AIM OF THE EXERCISE: Copy the lines below word for word, but leave out the picture markers.

[TASK INPUTS]

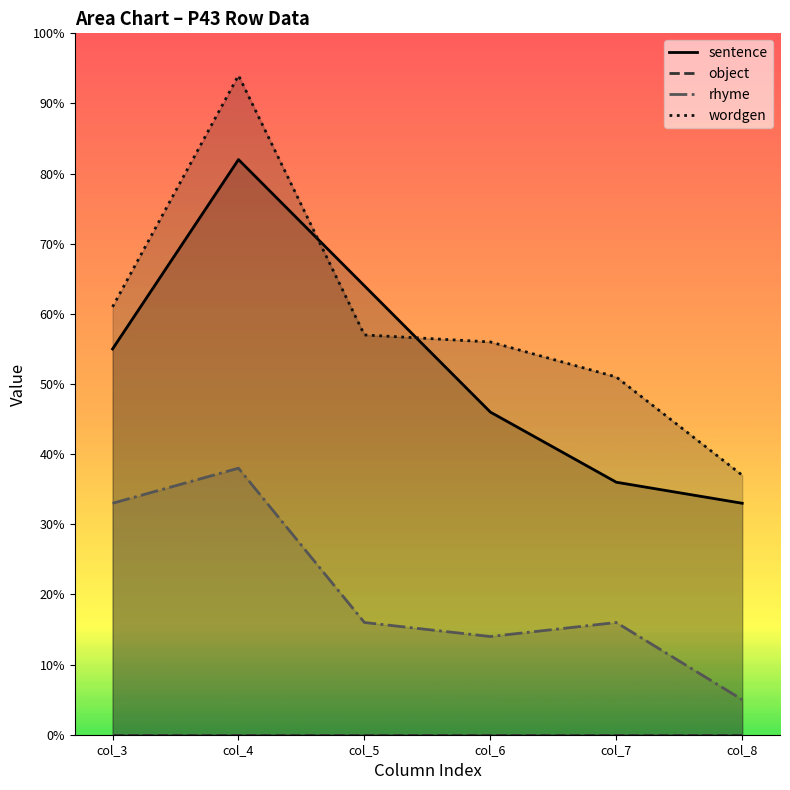

At which category is the sum across all series the highest?

col_4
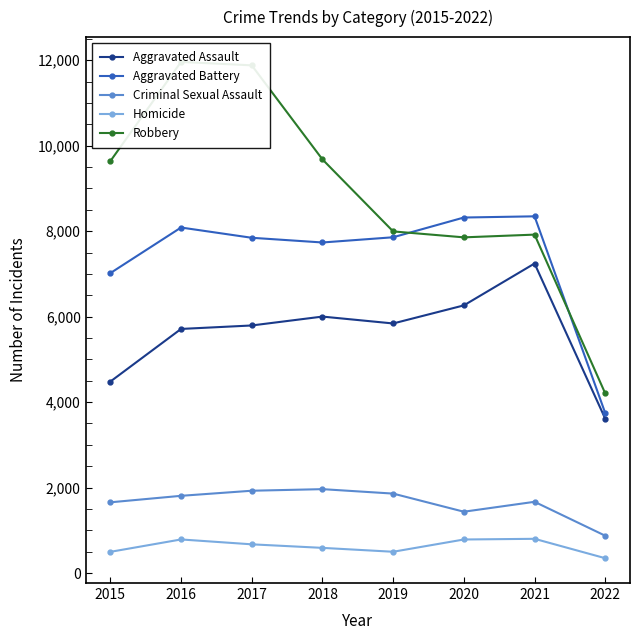

Where is Aggravated Assault nearest to the value 5426?

2016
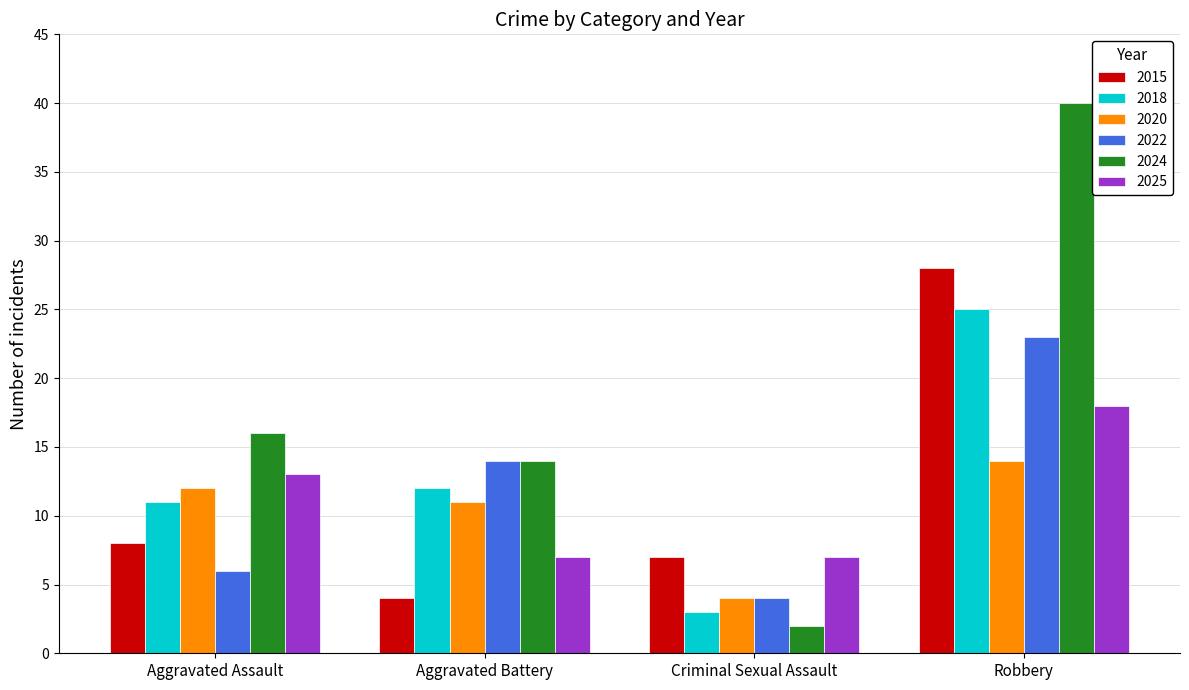

Which series changed the most between Aggravated Battery and Robbery?

2024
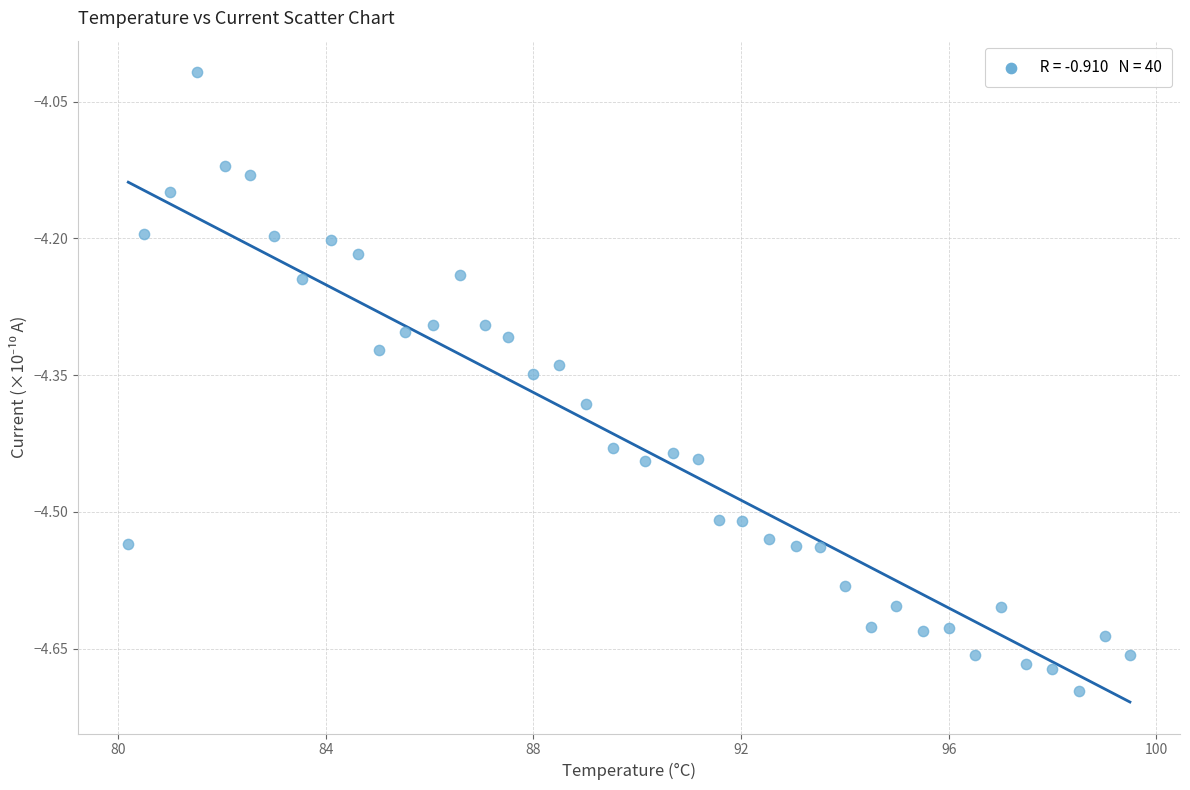

What is the range of X values (max minus min)?

19.3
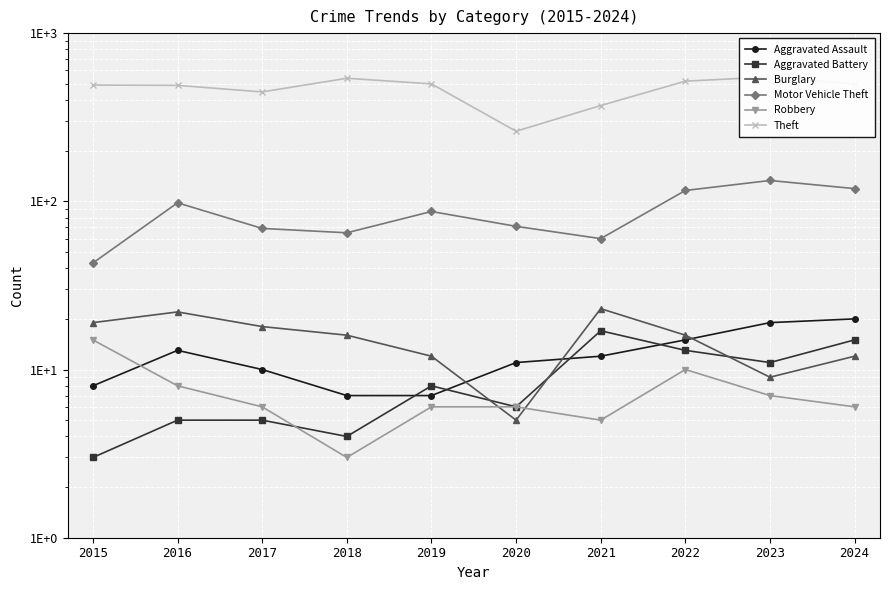

How many lines are shown in the chart?

6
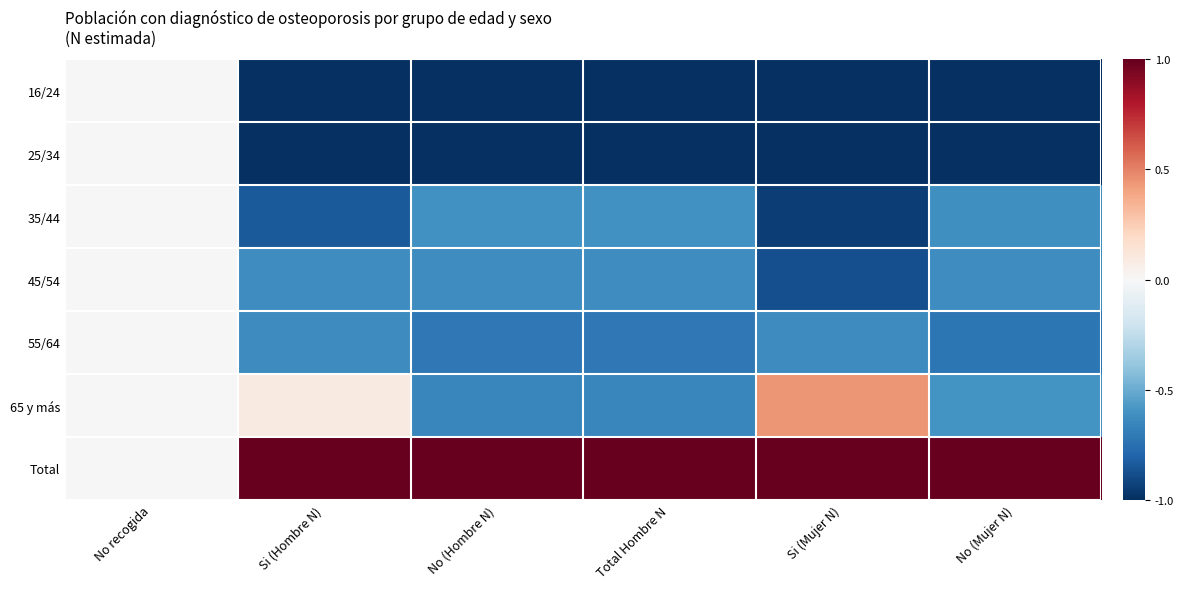

Reading right to left, list all the values displayed in this chart.

16/24: No (Mujer N)=-1.0	Si (Mujer N)=-1.0	Total Hombre N=-1.0	No (Hombre N)=-1.0	Si (Hombre N)=-1.0	No recogida=0.0
25/34: No (Mujer N)=-1.0	Si (Mujer N)=-1.0	Total Hombre N=-1.0	No (Hombre N)=-1.0	Si (Hombre N)=-1.0	No recogida=0.0
35/44: No (Mujer N)=-0.6	Si (Mujer N)=-0.9	Total Hombre N=-0.6	No (Hombre N)=-0.6	Si (Hombre N)=-0.8	No recogida=0.0
45/54: No (Mujer N)=-0.6	Si (Mujer N)=-0.9	Total Hombre N=-0.6	No (Hombre N)=-0.6	Si (Hombre N)=-0.6	No recogida=0.0
55/64: No (Mujer N)=-0.7	Si (Mujer N)=-0.6	Total Hombre N=-0.7	No (Hombre N)=-0.7	Si (Hombre N)=-0.6	No recogida=0.0
65 y más: No (Mujer N)=-0.6	Si (Mujer N)=0.4	Total Hombre N=-0.7	No (Hombre N)=-0.7	Si (Hombre N)=0.1	No recogida=0.0
Total: No (Mujer N)=1.0	Si (Mujer N)=1.0	Total Hombre N=1.0	No (Hombre N)=1.0	Si (Hombre N)=1.0	No recogida=0.0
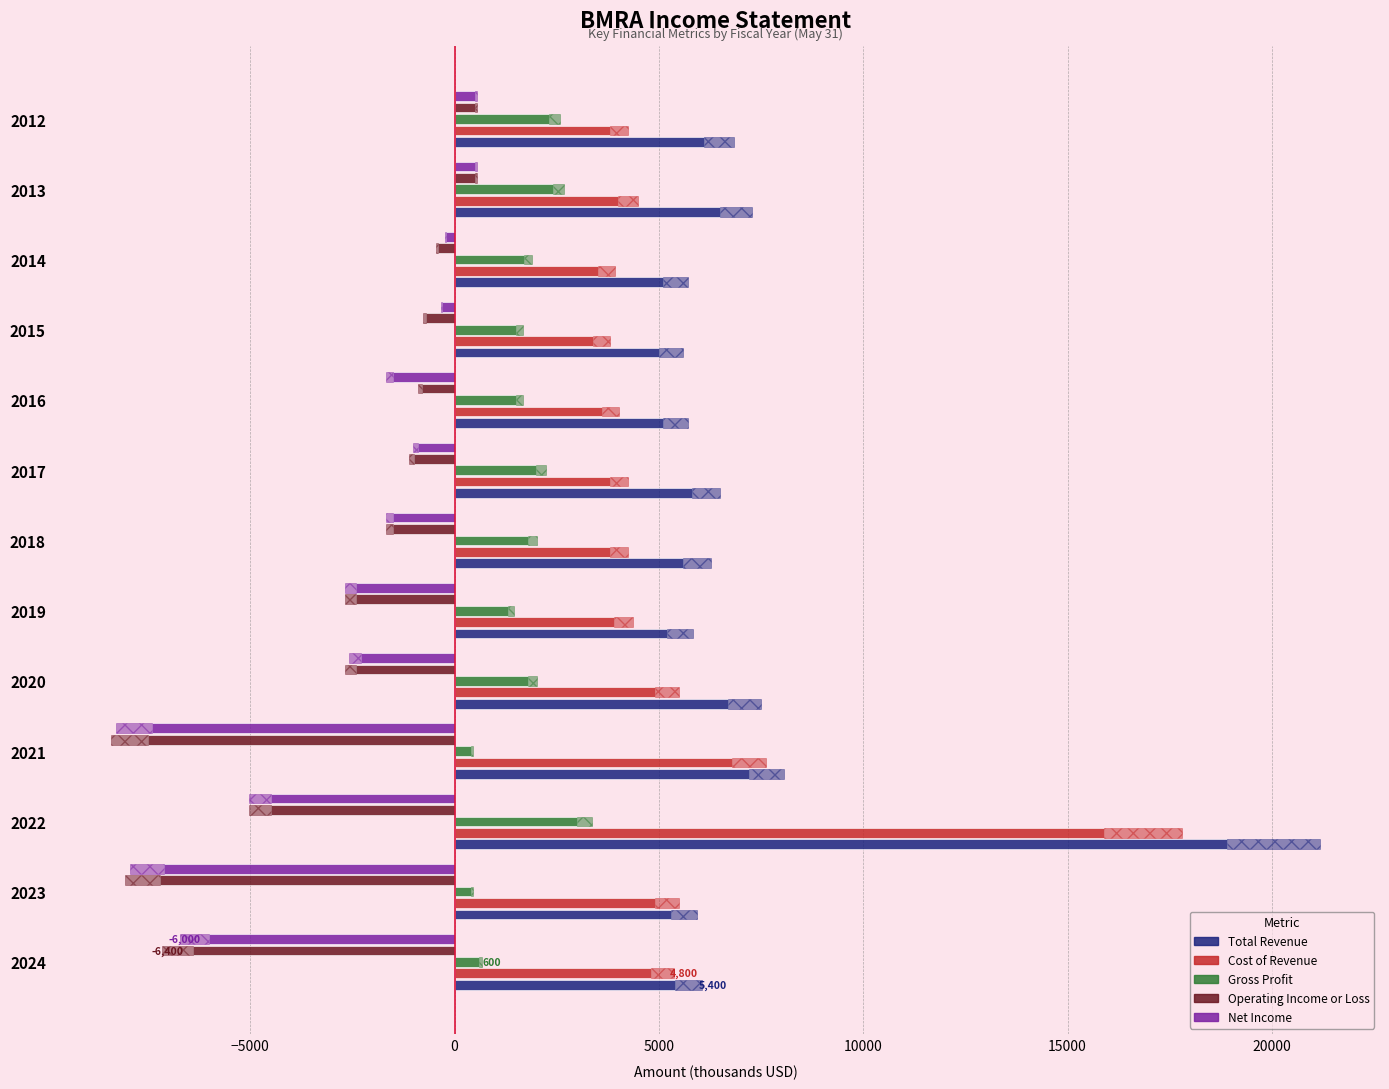

Reading right to left, extract all data points from this chart.

Total Revenue: 6100	6500	5100	5000	5100	5800	5600	5200	6700	7200	18900	5300	5400
Cost of Revenue: 3800	4000	3500	3400	3600	3800	3800	3900	4900	6800	15900	4900	4800
Gross Profit: 2300	2400	1700	1500	1500	2000	1800	1300	1800	400	3000	400	600
Operating Income or Loss: 500	500	-400	-700	-800	-1000	-1500	-2400	-2400	-7500	-4500	-7200	-6400
Net Income: 500	500	-200	-300	-1500	-900	-1500	-2400	-2300	-7400	-4500	-7100	-6000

[/TASK INPUTS]

TASK RESULT:
At which category is the sum across all series the highest?

col_4

Where is Aggravated Assault nearest to the value 5426?

2016

Which series changed the most between Aggravated Battery and Robbery?

2024

What is the range of X values (max minus min)?

19.3

How many lines are shown in the chart?

6

Reading right to left, list all the values displayed in this chart.

16/24: No (Mujer N)=-1.0	Si (Mujer N)=-1.0	Total Hombre N=-1.0	No (Hombre N)=-1.0	Si (Hombre N)=-1.0	No recogida=0.0
25/34: No (Mujer N)=-1.0	Si (Mujer N)=-1.0	Total Hombre N=-1.0	No (Hombre N)=-1.0	Si (Hombre N)=-1.0	No recogida=0.0
35/44: No (Mujer N)=-0.6	Si (Mujer N)=-0.9	Total Hombre N=-0.6	No (Hombre N)=-0.6	Si (Hombre N)=-0.8	No recogida=0.0
45/54: No (Mujer N)=-0.6	Si (Mujer N)=-0.9	Total Hombre N=-0.6	No (Hombre N)=-0.6	Si (Hombre N)=-0.6	No recogida=0.0
55/64: No (Mujer N)=-0.7	Si (Mujer N)=-0.6	Total Hombre N=-0.7	No (Hombre N)=-0.7	Si (Hombre N)=-0.6	No recogida=0.0
65 y más: No (Mujer N)=-0.6	Si (Mujer N)=0.4	Total Hombre N=-0.7	No (Hombre N)=-0.7	Si (Hombre N)=0.1	No recogida=0.0
Total: No (Mujer N)=1.0	Si (Mujer N)=1.0	Total Hombre N=1.0	No (Hombre N)=1.0	Si (Hombre N)=1.0	No recogida=0.0

Reading right to left, extract all data points from this chart.

Total Revenue: 6100	6500	5100	5000	5100	5800	5600	5200	6700	7200	18900	5300	5400
Cost of Revenue: 3800	4000	3500	3400	3600	3800	3800	3900	4900	6800	15900	4900	4800
Gross Profit: 2300	2400	1700	1500	1500	2000	1800	1300	1800	400	3000	400	600
Operating Income or Loss: 500	500	-400	-700	-800	-1000	-1500	-2400	-2400	-7500	-4500	-7200	-6400
Net Income: 500	500	-200	-300	-1500	-900	-1500	-2400	-2300	-7400	-4500	-7100	-6000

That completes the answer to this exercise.